Burma Update: antimony mine rusePublished by MAC on 2006-06-02
Burma Update: antimony mine ruse
2nd June 2006
Last March we published a story about a tin/antimony processsing plant in Three Pagodas Pass, a border town between Thailand and Burma through which the infamous WW 2 Japanese 'Death Railroad' used to pass. The plant, reportedly owned by the Nawarat Co of Thailand, was briefly closed down at the time because of complaints about toxic fumes and wild-life being poisoned in a lake into which plant effluents flowed. The mine, which provides ore to the plant, is located close to the border around half a day's drive from the town. It employs about 60 workers.
The Australian government has a good website on the possible harmful effects of antimony on health and the environment www.npi.gov.au/database/substance-info/profiles/10.html
[Comment by Eric Snider, Canada]
Attempts on to operate tin and antimony factory outside township
T-B border: Loa Htaw: Independent Mon News Agency
1st June 2006
The owners of the tin and antimony factory in Three Pagoda Pass Township (TPP) on the Thai-Burma border are now trying to operate the factory outside the township after it was ordered to be closed down on May 15, residents said.
Tin is commonly used in various metallic products while antimony is a toxic chemical element used in alloys and electronics.

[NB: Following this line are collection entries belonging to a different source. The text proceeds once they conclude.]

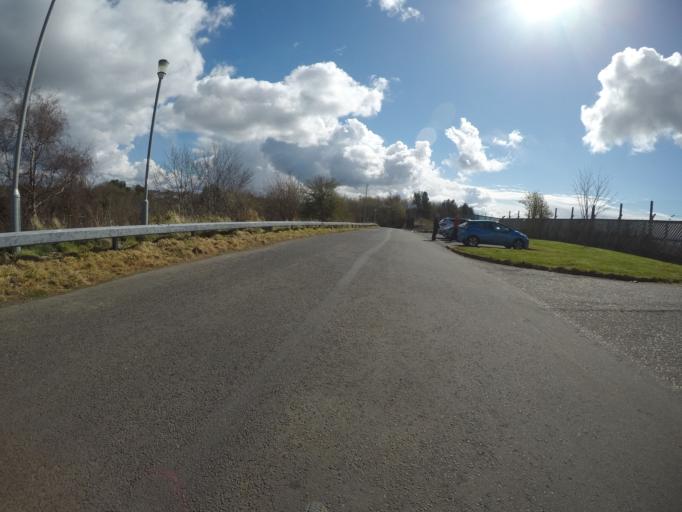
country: GB
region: Scotland
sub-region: North Ayrshire
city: Kilwinning
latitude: 55.6533
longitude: -4.6949
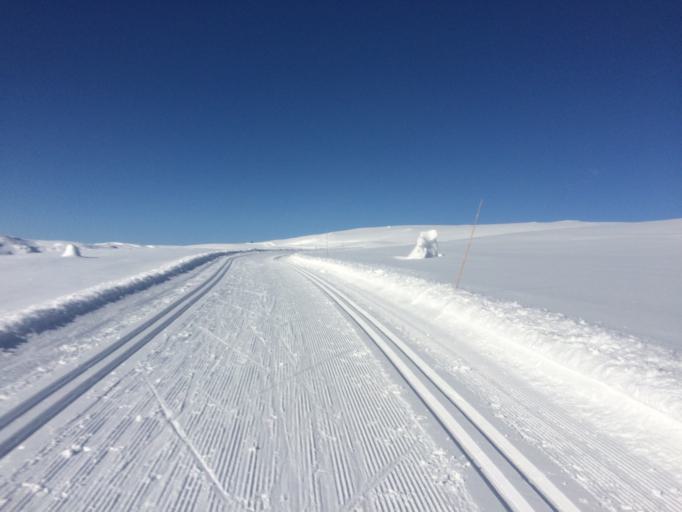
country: NO
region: Oppland
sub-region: Ringebu
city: Ringebu
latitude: 61.3679
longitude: 10.0746
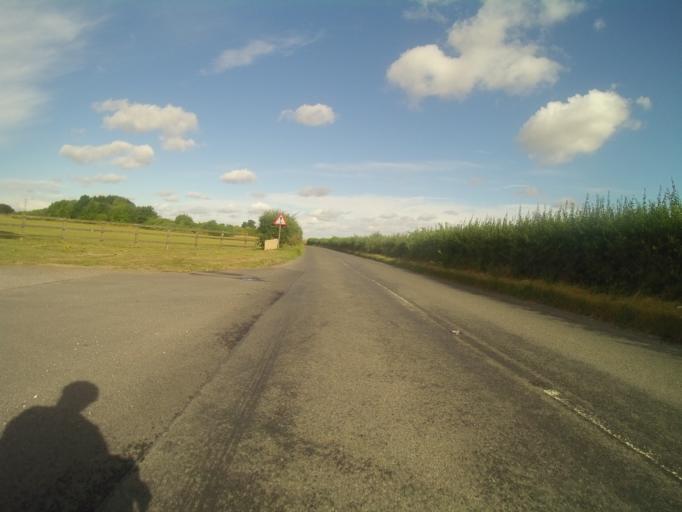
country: GB
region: England
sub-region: Wiltshire
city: Bulford
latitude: 51.1860
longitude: -1.7461
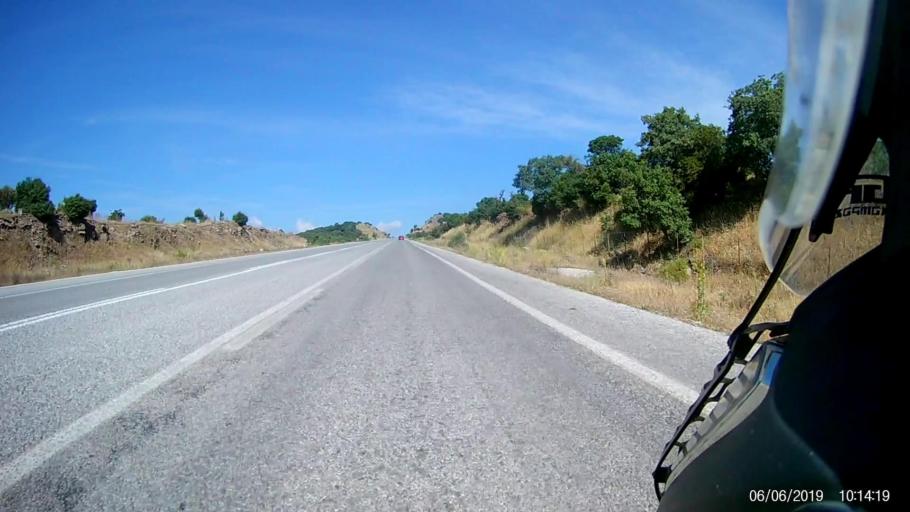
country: TR
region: Canakkale
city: Behram
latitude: 39.5055
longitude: 26.3969
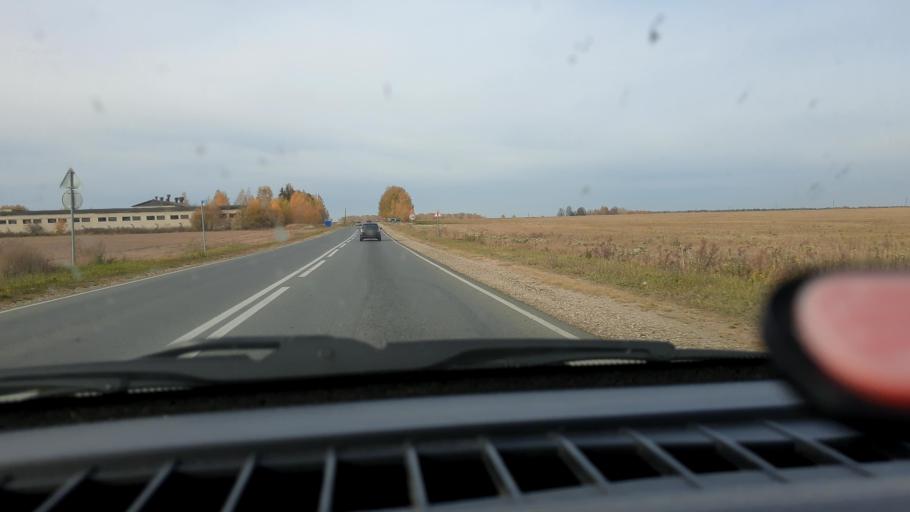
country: RU
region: Nizjnij Novgorod
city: Gorodets
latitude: 56.6229
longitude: 43.5508
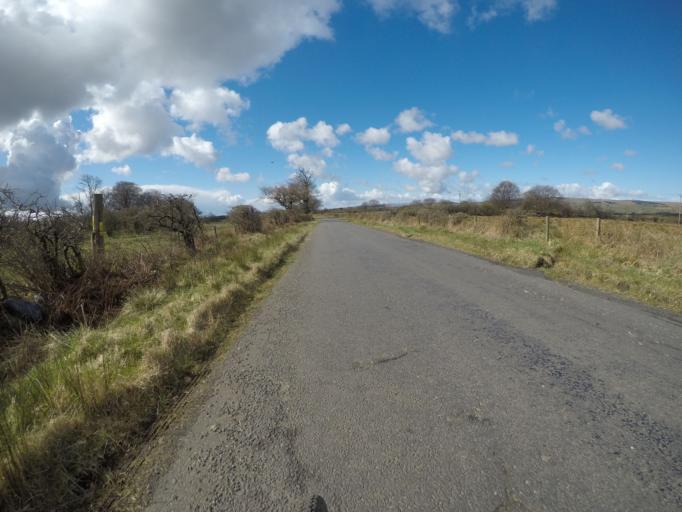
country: GB
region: Scotland
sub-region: North Ayrshire
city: Kilbirnie
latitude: 55.7191
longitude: -4.6755
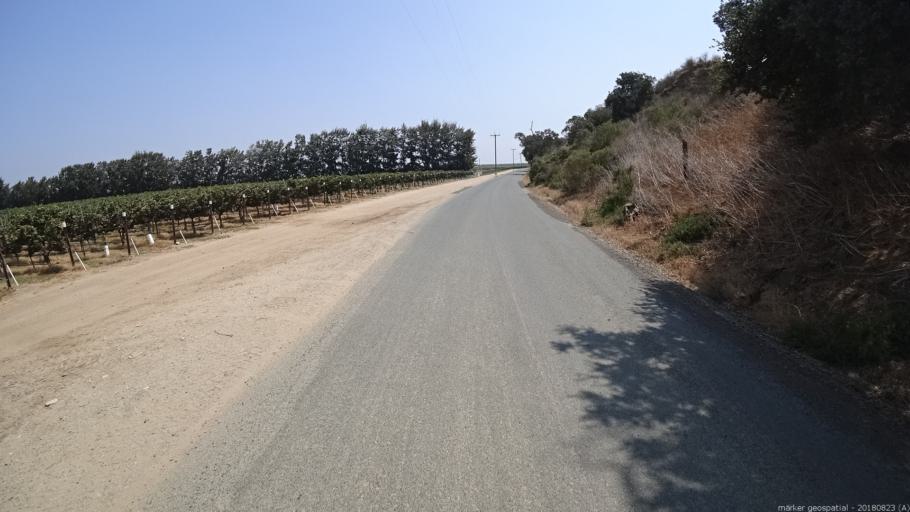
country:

The military government ordered the closure of the factory in May. But residents believe the factory will continue outside the TPP Township in the near future, said Nai Tu.
"As businessmen they do not want to stop the business and will try to continue at any cost" said U Ni Pon a member of a businessmen's commission that helped the metal processing company. "I am not sure if the factory will be closed down temporarily or for good," he added.
"Residents who were concerned about their health when the factory was in operation are happy with the closure order," said Nai Tu.
The factory was ordered to close down because it was posing serious health problems for the local people because of pollution, according to health officials and residents.
The tin and antimony factory was set up when Dr Soe Win (in charge of the township health department) was away on a trip. It did not have permission from the military's Southeast Command and the health department but got clearance from the mining department and the township authority said a source close to Dr Soe Win.
The Thabyu Mining Co. Ltd owns the factory. The factory's major investors are Thai businessmen.